◆ **Problem to work on**: Render the data below as a numbered list, starting with its first line and going on through the line that contains "scientific name: Trachyphonus vaillantii", with both ends included. Leave out any blank lines, and list no other lines.

◆ **Exercise input**:
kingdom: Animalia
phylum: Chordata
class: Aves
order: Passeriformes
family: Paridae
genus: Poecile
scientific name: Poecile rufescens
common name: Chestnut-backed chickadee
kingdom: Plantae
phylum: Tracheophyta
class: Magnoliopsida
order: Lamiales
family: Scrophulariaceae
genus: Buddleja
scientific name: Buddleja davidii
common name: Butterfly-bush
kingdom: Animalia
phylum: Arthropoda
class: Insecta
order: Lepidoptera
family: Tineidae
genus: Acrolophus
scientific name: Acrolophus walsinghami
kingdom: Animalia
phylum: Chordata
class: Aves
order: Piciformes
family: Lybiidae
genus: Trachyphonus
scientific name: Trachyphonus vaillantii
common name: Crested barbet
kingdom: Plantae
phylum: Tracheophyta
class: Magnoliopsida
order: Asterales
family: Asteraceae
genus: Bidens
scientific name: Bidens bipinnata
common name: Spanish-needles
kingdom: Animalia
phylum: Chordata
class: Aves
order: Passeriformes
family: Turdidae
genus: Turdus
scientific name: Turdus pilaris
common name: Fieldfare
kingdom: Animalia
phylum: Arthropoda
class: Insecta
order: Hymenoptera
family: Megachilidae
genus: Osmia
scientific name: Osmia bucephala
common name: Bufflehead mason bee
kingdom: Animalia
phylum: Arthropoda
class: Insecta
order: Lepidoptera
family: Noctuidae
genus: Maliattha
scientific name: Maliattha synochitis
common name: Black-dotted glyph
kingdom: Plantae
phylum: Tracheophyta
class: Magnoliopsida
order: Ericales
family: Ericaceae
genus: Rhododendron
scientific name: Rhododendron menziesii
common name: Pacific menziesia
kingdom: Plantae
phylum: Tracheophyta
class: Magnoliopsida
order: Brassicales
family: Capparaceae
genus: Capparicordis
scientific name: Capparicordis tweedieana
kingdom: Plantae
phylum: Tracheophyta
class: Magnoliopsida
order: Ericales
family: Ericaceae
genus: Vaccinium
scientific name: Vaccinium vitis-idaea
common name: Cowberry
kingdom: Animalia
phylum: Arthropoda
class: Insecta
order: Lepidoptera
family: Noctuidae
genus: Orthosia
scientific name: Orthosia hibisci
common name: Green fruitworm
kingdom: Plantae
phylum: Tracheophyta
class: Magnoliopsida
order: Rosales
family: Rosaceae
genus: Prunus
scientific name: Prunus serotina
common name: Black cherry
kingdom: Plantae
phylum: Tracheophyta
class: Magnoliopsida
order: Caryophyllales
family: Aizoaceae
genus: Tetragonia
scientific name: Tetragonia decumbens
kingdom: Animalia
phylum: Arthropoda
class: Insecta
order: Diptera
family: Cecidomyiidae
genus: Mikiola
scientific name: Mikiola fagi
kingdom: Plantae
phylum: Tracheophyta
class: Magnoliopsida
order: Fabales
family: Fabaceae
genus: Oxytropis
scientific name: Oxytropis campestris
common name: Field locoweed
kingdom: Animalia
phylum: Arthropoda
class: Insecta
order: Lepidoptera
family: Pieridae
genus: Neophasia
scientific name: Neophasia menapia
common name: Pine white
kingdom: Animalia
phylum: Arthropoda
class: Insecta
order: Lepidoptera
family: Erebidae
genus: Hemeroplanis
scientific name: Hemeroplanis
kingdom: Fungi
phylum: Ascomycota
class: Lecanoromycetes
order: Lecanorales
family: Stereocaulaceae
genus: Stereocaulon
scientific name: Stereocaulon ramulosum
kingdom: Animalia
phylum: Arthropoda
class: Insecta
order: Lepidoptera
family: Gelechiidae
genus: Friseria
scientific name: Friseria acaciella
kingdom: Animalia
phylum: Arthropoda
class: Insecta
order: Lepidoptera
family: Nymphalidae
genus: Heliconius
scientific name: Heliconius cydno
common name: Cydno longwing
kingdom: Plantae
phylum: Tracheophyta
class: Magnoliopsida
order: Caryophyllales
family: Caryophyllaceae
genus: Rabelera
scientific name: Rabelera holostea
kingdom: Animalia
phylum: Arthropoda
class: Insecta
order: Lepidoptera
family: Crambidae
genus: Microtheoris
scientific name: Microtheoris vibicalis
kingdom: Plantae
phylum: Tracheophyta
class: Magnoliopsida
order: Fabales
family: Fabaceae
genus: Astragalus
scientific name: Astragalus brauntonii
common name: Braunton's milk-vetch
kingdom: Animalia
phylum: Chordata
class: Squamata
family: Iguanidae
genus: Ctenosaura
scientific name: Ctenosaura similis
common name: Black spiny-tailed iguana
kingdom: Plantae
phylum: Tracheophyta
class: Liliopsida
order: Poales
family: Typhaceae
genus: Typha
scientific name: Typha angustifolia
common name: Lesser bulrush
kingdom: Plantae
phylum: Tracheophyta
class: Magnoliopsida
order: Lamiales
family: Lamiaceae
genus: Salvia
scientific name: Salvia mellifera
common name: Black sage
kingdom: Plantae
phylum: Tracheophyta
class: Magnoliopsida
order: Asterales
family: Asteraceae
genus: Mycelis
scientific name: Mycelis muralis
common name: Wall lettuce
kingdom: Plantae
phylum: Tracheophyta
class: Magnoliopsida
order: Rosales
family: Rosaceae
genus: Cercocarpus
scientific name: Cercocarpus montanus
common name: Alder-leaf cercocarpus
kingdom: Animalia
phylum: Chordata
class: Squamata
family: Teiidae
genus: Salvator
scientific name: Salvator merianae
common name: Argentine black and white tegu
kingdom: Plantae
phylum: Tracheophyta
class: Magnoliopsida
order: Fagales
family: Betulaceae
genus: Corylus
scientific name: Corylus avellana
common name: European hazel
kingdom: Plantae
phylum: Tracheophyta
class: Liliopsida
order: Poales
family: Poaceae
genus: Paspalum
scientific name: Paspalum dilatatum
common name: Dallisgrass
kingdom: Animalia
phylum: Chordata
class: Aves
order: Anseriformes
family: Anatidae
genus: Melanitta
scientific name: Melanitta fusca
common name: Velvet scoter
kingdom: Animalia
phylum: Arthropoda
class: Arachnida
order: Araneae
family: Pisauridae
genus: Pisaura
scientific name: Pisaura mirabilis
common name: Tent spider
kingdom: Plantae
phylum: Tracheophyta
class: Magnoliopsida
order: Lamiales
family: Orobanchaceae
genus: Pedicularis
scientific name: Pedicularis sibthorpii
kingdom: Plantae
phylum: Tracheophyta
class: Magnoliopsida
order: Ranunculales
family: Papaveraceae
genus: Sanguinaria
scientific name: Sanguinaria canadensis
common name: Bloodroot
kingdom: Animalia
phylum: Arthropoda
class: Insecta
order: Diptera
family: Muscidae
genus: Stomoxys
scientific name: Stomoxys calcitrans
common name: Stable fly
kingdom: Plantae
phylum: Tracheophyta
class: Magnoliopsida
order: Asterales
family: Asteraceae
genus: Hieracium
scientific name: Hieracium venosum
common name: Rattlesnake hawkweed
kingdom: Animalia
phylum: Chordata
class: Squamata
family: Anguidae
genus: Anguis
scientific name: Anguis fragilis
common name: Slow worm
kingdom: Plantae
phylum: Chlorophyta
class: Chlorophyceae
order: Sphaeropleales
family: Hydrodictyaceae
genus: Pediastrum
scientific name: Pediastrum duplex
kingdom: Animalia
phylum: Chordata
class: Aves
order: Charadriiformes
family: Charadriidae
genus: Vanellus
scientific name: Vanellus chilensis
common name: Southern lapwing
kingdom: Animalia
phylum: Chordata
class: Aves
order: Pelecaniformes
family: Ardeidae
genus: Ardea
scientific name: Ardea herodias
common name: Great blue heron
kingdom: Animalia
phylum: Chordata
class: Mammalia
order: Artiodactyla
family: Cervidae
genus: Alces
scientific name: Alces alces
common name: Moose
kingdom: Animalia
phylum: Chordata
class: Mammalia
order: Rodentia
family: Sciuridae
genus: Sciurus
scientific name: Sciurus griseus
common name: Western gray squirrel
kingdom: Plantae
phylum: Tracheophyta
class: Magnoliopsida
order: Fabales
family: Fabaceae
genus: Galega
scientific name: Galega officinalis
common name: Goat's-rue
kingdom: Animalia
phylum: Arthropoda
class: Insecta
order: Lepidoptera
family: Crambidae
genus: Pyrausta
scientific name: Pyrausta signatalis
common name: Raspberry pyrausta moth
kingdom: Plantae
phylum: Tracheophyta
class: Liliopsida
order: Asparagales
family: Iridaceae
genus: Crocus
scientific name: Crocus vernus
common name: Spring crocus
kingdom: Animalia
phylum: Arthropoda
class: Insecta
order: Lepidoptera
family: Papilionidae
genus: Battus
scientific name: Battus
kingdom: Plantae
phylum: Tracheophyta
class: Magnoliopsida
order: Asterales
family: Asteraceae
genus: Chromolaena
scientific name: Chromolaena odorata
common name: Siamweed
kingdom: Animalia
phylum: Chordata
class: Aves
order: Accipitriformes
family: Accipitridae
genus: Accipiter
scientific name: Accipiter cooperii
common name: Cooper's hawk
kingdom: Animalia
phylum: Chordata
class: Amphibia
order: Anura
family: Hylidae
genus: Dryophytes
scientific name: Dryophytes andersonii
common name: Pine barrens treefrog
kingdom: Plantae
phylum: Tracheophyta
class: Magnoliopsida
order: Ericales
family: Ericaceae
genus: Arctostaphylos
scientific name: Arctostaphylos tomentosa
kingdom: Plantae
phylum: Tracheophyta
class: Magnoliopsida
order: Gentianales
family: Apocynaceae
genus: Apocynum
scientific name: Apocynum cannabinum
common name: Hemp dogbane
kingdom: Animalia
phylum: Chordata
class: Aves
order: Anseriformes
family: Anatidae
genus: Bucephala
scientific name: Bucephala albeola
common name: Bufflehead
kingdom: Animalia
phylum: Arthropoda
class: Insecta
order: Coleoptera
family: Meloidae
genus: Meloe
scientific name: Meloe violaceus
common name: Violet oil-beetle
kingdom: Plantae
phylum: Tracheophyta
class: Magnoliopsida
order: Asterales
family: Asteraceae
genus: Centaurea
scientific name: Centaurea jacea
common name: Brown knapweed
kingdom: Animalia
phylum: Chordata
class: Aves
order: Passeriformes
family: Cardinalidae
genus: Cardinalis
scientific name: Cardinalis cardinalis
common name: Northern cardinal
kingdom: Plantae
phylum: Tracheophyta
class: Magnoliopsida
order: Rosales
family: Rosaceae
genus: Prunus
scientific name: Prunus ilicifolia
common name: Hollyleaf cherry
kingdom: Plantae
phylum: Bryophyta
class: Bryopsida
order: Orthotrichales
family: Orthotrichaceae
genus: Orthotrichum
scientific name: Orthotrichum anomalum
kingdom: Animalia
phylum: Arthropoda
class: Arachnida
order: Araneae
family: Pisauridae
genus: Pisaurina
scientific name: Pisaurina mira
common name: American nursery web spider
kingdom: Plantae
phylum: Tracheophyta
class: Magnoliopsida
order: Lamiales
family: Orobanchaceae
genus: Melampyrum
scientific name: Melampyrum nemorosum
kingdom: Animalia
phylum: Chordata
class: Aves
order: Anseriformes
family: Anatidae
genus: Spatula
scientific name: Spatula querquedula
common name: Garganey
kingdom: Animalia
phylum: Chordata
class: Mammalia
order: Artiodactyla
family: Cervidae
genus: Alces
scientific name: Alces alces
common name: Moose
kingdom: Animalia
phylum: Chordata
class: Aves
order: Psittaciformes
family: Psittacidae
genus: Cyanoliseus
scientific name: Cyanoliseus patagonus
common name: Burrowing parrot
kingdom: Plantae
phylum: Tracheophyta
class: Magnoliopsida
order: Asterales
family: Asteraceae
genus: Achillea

◆ **Answer to this task**:
1. kingdom: Animalia
2. phylum: Chordata
3. class: Aves
4. order: Passeriformes
5. family: Paridae
6. genus: Poecile
7. scientific name: Poecile rufescens
8. common name: Chestnut-backed chickadee
9. kingdom: Plantae
10. phylum: Tracheophyta
11. class: Magnoliopsida
12. order: Lamiales
13. family: Scrophulariaceae
14. genus: Buddleja
15. scientific name: Buddleja davidii
16. common name: Butterfly-bush
17. kingdom: Animalia
18. phylum: Arthropoda
19. class: Insecta
20. order: Lepidoptera
21. family: Tineidae
22. genus: Acrolophus
23. scientific name: Acrolophus walsinghami
24. kingdom: Animalia
25. phylum: Chordata
26. class: Aves
27. order: Piciformes
28. family: Lybiidae
29. genus: Trachyphonus
30. scientific name: Trachyphonus vaillantii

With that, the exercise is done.